→ **Work required**
Can you return every line of the listing below that contains the string "SMAPE"?

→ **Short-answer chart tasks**
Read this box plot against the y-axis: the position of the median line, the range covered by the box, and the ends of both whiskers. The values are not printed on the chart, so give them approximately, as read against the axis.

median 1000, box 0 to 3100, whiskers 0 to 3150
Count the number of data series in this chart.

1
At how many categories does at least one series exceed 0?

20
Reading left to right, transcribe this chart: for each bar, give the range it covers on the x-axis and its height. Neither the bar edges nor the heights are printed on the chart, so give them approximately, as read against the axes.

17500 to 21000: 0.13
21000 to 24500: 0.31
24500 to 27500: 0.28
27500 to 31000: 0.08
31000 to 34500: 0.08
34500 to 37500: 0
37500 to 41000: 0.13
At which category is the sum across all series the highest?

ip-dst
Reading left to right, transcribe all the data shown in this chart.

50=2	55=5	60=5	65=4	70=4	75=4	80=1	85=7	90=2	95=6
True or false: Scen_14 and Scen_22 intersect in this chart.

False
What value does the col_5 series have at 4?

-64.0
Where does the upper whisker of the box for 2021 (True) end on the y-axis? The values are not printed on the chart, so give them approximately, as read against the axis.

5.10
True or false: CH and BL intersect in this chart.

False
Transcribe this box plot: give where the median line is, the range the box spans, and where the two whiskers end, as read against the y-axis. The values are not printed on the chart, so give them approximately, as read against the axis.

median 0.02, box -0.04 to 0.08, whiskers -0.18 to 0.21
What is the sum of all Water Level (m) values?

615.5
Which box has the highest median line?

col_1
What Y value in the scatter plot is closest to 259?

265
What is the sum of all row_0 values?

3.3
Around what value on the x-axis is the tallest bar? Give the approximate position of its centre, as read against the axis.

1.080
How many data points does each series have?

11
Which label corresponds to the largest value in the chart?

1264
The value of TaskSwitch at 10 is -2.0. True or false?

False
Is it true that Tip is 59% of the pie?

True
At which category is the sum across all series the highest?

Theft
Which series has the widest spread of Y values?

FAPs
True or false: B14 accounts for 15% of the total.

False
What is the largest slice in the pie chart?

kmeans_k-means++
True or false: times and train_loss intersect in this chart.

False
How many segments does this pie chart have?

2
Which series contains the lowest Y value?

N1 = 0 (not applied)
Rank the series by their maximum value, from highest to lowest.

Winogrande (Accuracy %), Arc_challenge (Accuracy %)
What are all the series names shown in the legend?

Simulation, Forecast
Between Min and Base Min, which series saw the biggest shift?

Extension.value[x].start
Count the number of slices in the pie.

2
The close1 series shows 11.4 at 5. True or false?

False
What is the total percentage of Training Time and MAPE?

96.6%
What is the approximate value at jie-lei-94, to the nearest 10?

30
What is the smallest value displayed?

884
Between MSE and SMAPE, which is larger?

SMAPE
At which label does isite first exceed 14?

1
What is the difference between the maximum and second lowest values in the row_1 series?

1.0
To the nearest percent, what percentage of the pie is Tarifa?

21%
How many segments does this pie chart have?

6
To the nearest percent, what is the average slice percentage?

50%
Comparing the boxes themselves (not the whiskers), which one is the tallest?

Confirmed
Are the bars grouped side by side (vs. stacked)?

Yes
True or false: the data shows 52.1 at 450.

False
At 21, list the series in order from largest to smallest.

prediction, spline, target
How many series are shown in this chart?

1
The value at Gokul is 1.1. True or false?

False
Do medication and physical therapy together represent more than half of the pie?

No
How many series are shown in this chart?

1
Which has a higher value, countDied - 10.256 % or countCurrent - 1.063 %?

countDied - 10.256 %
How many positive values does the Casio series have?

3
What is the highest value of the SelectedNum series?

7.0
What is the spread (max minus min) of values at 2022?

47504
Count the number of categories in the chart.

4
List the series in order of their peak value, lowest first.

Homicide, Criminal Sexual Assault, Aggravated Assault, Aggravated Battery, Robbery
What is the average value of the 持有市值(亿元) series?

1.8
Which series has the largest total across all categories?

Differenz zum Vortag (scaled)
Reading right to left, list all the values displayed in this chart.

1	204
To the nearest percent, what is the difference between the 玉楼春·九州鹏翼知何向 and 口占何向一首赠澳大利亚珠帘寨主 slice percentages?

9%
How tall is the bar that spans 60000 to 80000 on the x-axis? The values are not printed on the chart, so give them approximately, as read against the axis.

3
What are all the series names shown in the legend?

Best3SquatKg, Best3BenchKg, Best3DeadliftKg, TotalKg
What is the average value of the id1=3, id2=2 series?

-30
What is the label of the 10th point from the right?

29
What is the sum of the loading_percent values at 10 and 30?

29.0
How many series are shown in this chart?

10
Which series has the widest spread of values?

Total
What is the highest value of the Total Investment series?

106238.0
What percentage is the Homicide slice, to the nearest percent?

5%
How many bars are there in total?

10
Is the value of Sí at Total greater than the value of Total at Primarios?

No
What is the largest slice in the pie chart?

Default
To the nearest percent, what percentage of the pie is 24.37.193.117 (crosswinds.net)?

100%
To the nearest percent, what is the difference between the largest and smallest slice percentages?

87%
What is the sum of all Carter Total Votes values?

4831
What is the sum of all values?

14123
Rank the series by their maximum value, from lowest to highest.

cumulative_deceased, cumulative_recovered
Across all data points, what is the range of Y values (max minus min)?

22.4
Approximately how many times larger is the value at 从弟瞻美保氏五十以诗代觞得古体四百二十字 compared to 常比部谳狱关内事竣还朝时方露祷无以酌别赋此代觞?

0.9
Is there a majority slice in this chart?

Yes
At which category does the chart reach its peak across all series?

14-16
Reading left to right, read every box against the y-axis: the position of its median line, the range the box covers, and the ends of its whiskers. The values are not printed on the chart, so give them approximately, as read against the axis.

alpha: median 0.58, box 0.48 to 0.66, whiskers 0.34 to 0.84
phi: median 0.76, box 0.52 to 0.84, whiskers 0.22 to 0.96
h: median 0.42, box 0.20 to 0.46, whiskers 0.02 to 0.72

→ **Output below**
Between MSE and SMAPE, which is larger?
SMAPE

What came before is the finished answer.